Aim
Reproduce every entry below, substituting "processed" for "developed" and changing nothing else. Omit the pictures from your reply.

— start —

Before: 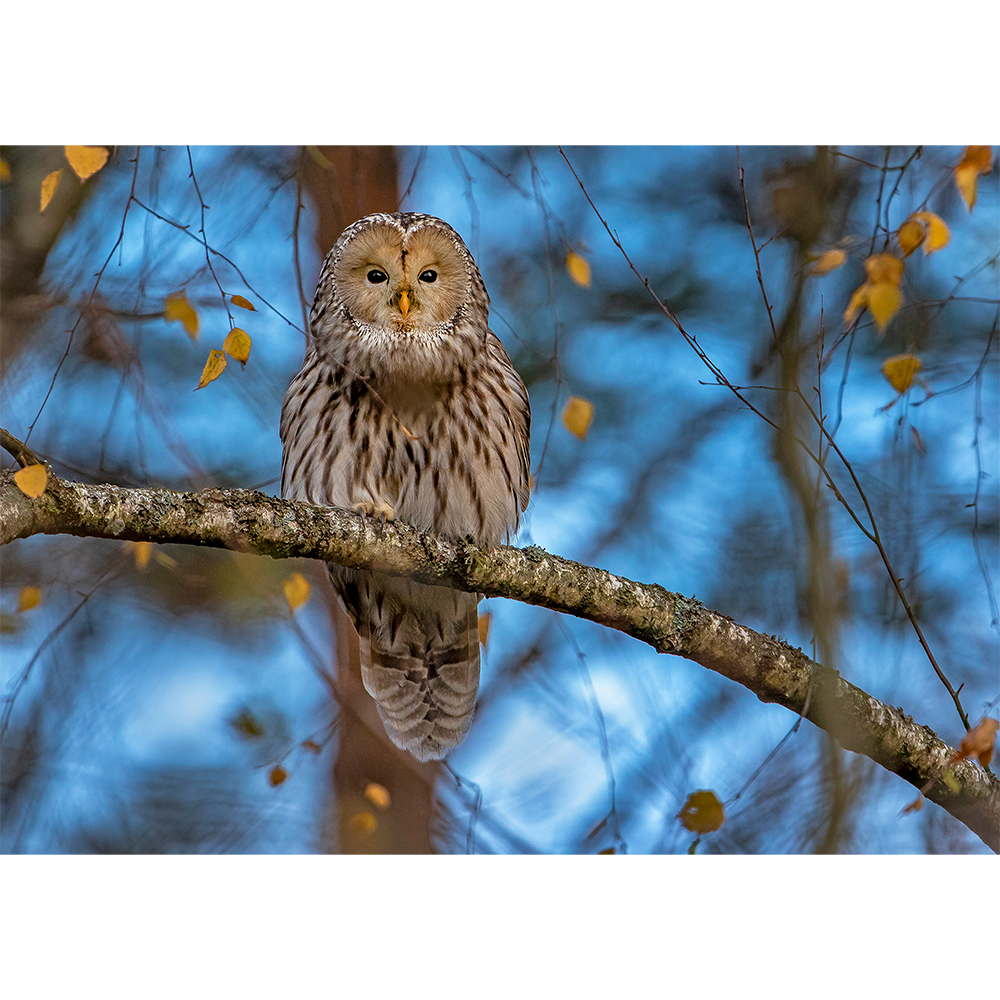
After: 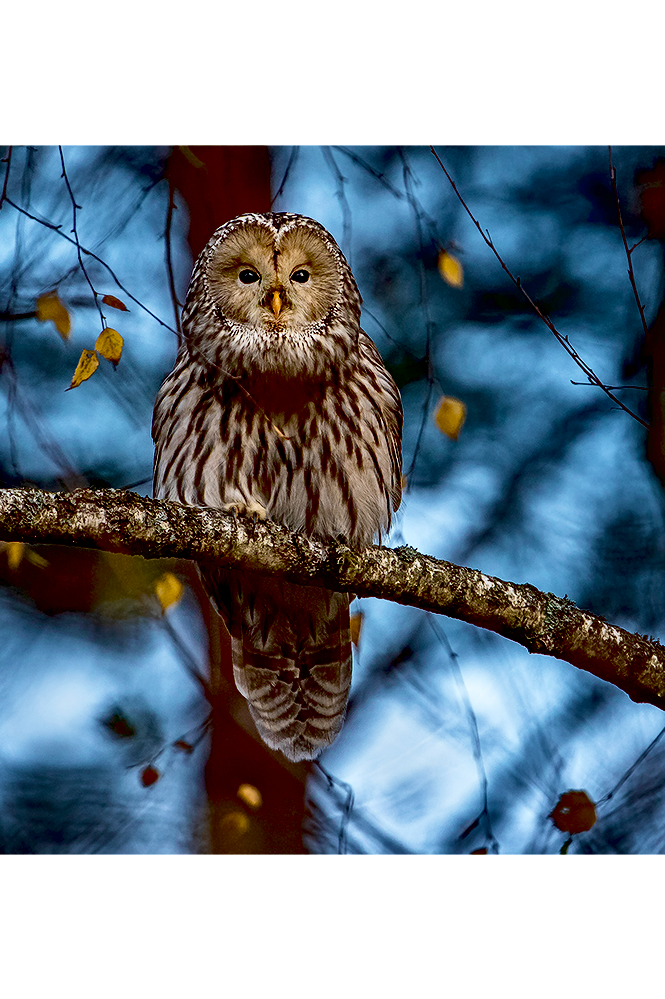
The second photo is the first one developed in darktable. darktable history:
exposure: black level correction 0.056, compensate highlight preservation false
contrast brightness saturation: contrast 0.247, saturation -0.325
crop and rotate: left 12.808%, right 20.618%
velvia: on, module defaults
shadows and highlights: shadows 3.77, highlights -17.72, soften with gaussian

— end —

Reply to the task
Before: 
After: 
The second photo is the first one processed in darktable. darktable history:
exposure: black level correction 0.056, compensate highlight preservation false
contrast brightness saturation: contrast 0.247, saturation -0.325
crop and rotate: left 12.808%, right 20.618%
velvia: on, module defaults
shadows and highlights: shadows 3.77, highlights -17.72, soften with gaussian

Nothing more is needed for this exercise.